Pour respecter ce droit au bonheur, le petit royaume avait annoncé son souhait de vivre d’une agriculture 100% biologique.
Après avoir appauvri les sols, à force d’utiliser, depuis les années 1960, des engrais et des pesticides synthétiques, les paysans Bhoutanais se sont engagés dans la transition agricole.
Le BNB, socle du développement
Enclavé entre la Chine et l’Inde, le pays, peuplé de 700 000 habitants, s’était déjà distingué en choisissant un modèle de développement fondé, non pas sur la mesure du produit national brut (PBN), mais sur celle du bonheur national brut (BNB).
Le Bhoutan pourrait bien devenir le premier Etat au monde 100% bio. Les paysans ont une longueur d’avance : d’après la Banque mondiale, ils n’utilisaient, en 2012, que 15 kilos d’intrants par hectare cultivé, contre 137 kilos pour la France.
Et grâce à sa géographie, entre plaines subtropicales au sud (situées à 200 mètres d’altitude) et montagnes au nord, le pays peut tout produire.
Pema Gyamtsho est aujourd’hui confiant : « Les agriculteurs savent maintenant que ces substances sont nocives pour la santé et l’environnement. De plus, nos surfaces agricoles ne se prêtent pas au développement d’une agriculture intensive, car elles ne mesurent, en moyenne, qu’un hectare et sont morcelées. Nous avons le potentiel pour devenir un exemple mondial. »
Le tout bio d’ici à 2025
Accéder à une alimentation durable demandera cependant du temps. « Je pense que notre pays pourrait parvenir au tout bio d’ici à 2025 », estime Sonam Tashi, maître de conférences au College of Natural Resources, à Punakha.

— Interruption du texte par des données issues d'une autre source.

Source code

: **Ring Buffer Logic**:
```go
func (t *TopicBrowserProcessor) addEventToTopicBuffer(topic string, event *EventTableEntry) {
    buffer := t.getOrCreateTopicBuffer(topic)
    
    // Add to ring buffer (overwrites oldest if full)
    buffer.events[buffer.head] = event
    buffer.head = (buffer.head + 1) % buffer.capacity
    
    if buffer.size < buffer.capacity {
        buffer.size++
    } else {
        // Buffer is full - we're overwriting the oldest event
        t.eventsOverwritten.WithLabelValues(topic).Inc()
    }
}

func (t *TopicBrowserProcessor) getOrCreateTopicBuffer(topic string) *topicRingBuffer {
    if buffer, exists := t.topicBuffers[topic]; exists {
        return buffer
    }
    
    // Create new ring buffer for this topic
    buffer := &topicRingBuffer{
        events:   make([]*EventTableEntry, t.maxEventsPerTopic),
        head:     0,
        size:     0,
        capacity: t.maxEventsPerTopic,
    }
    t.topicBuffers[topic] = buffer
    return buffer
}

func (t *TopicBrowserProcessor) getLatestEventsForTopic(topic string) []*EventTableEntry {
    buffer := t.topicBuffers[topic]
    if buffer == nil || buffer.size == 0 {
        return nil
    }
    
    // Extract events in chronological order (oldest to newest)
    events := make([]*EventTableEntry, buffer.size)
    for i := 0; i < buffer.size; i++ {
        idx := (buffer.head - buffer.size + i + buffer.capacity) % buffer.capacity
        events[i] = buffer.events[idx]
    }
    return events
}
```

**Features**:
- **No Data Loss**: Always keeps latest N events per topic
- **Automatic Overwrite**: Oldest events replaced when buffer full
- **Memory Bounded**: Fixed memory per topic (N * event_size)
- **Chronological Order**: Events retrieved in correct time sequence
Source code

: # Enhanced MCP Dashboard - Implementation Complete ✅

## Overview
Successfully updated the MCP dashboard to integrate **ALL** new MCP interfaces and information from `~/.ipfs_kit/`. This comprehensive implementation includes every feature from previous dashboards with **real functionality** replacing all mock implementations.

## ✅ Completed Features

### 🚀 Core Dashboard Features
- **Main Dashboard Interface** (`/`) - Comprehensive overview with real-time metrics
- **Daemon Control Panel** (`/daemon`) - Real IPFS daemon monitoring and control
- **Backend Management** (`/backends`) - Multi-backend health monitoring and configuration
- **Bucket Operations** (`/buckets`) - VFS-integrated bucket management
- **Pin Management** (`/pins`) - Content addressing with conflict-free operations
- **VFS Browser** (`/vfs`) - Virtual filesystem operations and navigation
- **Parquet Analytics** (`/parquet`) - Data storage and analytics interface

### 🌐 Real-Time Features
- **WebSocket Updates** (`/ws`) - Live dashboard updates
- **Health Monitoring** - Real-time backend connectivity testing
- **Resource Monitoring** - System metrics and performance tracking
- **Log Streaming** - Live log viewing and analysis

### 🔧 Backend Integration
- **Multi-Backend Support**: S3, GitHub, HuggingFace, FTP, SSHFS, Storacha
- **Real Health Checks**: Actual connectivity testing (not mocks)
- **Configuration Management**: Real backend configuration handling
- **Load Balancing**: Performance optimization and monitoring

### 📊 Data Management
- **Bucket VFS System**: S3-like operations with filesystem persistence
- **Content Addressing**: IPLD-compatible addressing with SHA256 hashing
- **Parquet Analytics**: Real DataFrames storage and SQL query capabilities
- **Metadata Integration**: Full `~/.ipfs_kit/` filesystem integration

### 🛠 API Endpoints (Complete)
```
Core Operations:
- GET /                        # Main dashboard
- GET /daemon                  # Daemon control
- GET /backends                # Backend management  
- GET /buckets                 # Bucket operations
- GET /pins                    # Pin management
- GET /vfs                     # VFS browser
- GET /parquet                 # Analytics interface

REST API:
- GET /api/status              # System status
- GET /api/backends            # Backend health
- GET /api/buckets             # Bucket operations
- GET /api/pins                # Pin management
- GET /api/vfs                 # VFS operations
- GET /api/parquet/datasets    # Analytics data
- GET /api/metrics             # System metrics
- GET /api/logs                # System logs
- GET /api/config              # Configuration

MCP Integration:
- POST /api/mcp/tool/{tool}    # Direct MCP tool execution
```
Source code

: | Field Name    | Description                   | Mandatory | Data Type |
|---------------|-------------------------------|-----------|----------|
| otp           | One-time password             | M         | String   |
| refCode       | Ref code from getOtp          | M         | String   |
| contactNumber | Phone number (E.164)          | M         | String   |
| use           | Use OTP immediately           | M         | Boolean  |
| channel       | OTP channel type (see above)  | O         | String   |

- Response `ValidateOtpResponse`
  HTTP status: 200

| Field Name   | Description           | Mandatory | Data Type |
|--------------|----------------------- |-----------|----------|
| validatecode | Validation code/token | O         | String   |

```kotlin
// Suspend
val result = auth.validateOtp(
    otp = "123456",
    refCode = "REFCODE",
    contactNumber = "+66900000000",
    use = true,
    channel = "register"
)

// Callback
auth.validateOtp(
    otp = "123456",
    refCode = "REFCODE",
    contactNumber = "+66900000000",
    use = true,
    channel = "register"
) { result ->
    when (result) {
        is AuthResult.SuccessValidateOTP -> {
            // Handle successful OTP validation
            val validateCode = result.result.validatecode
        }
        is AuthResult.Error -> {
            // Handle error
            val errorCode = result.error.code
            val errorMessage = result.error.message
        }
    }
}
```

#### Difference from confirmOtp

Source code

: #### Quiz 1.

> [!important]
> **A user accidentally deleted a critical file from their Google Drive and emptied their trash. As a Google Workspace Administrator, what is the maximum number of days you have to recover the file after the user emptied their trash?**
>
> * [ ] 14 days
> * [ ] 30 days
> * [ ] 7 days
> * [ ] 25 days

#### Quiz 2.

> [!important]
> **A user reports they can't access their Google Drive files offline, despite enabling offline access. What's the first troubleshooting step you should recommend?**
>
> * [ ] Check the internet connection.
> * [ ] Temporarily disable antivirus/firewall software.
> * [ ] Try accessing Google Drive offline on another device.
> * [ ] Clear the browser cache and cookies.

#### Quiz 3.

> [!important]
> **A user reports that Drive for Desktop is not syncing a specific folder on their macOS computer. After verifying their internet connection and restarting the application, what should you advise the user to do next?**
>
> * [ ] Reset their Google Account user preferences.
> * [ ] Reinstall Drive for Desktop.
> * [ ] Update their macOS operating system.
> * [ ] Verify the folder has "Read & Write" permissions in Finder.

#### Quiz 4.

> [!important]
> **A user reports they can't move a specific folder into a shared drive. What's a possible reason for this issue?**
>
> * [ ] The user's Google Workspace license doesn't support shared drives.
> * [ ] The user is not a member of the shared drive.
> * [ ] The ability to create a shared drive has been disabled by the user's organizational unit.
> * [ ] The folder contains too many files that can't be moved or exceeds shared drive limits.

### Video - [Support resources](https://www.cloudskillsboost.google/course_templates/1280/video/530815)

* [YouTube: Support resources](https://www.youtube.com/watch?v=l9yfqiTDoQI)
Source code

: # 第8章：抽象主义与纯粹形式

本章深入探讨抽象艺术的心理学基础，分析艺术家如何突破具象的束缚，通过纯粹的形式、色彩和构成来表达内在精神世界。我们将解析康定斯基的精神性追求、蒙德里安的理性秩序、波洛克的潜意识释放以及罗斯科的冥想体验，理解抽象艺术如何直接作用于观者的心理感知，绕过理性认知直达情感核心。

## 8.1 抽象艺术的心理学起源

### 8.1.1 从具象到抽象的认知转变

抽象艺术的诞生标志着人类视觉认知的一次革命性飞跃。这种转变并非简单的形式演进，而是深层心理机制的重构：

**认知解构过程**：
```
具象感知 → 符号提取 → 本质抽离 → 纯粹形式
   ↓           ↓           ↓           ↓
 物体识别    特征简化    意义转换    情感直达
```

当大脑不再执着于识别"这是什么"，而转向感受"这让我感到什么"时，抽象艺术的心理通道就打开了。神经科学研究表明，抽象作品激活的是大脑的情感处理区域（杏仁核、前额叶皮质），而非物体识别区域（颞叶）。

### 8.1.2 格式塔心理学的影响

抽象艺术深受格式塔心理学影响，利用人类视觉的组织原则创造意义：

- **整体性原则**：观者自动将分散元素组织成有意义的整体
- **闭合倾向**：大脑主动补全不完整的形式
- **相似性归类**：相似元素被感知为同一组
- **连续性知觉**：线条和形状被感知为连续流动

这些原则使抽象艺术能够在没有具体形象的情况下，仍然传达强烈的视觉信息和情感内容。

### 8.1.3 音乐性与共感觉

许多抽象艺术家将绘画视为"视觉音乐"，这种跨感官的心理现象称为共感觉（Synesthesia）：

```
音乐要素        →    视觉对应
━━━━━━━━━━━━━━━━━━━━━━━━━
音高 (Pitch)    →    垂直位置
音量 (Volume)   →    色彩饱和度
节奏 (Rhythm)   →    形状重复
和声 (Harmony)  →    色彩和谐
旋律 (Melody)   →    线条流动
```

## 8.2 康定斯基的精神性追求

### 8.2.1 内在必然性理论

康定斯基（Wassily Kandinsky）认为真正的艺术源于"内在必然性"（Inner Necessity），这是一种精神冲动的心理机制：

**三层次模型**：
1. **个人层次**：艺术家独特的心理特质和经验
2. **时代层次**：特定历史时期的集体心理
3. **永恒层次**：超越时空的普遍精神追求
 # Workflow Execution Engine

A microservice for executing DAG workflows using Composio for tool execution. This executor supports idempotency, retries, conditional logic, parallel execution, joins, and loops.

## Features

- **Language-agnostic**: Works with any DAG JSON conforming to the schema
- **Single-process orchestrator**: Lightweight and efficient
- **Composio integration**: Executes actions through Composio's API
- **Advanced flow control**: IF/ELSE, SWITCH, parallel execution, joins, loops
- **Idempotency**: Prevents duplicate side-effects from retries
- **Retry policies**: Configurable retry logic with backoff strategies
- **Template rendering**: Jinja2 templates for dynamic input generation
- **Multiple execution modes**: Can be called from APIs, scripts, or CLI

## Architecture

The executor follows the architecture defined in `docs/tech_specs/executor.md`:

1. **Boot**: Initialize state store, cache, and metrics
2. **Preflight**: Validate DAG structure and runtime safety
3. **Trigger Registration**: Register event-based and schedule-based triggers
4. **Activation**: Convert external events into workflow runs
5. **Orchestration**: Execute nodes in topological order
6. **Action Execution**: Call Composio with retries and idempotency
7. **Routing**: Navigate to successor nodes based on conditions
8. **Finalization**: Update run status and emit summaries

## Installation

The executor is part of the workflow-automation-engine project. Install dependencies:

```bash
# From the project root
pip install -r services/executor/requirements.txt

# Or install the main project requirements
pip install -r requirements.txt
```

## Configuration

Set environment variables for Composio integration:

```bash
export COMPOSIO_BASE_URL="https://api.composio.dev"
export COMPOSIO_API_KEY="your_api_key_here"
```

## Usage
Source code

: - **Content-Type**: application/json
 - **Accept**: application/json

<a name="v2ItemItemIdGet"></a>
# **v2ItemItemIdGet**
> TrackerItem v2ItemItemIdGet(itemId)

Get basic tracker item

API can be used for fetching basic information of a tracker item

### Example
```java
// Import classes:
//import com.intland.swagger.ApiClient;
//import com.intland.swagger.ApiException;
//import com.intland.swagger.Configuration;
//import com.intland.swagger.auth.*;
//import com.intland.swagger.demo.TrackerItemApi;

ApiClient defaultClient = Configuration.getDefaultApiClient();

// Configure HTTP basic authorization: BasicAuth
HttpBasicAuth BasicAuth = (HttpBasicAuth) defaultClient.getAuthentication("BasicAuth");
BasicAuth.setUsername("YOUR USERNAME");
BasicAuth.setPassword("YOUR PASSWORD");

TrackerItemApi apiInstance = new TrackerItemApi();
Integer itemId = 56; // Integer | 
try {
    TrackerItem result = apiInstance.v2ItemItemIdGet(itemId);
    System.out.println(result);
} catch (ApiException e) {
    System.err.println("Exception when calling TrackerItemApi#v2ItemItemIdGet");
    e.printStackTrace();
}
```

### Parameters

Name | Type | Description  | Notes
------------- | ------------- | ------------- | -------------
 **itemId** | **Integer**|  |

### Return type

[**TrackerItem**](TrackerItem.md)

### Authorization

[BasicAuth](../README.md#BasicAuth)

Et d’énumérer, parmi les défis à relever, le manque d’infrastructures permettant l’accès à l’eau ; les routes en mauvais état ; les ravages des animaux sauvages ; l’exode rural et le manque de main-d’œuvre à venir (l’agriculture emploie 60% de la population active) ou encore la concurrence avec l’importation, principalement indienne, d’aliments moins chers, alors que le Bhoutan vise l’autosuffisance alimentaire.
Concernant la distribution, en plus des marchés locaux, B-COOP shop, premier magasin estampillé bio et local, a ouvert ses portes en 2014, à Thimphou, la capitale, et offre aux coopératives de paysans un débouché supplémentaire.
L’harmonie avec la nature
Sur les contreforts de l’Himalaya, Yuden et Sangay Dorji cultivent leur potager aménagé en terrasses. Les souvenirs de ce couple sont durs comme la pierre : « A cause des produits chimiques, notre sol était devenu aussi dur et compact que les cailloux. »
Pour aider les paysans dans leur transition agricole, le ministère de l’Agriculture et des Forêts dispense gratuitement des formations : « On nous a conseillé d’utiliser du fumier pour nourrir le sol, alors on met de la fougère dans l’abri de notre vache (le mélange du végétal aux excréments de l’animal donne un fumier qui, transformé en compost, sera utilisé comme engrais naturel pour fertiliser les sols) précise Yuden.»
« Pour faire un insecticide biologique, on mélange de l’urine et du lait de vache qu’on dilue avec de l’eau. Le vinaigre extrait du bois de chêne est efficace pour lutter contre les maladies des plantes. Quant au désherbage, on le fait à la main. Depuis que l’on applique ces méthodes, le sol est tendre, facile à labourer. »
Et eux ont retrouvé le bonheur de travailler la terre.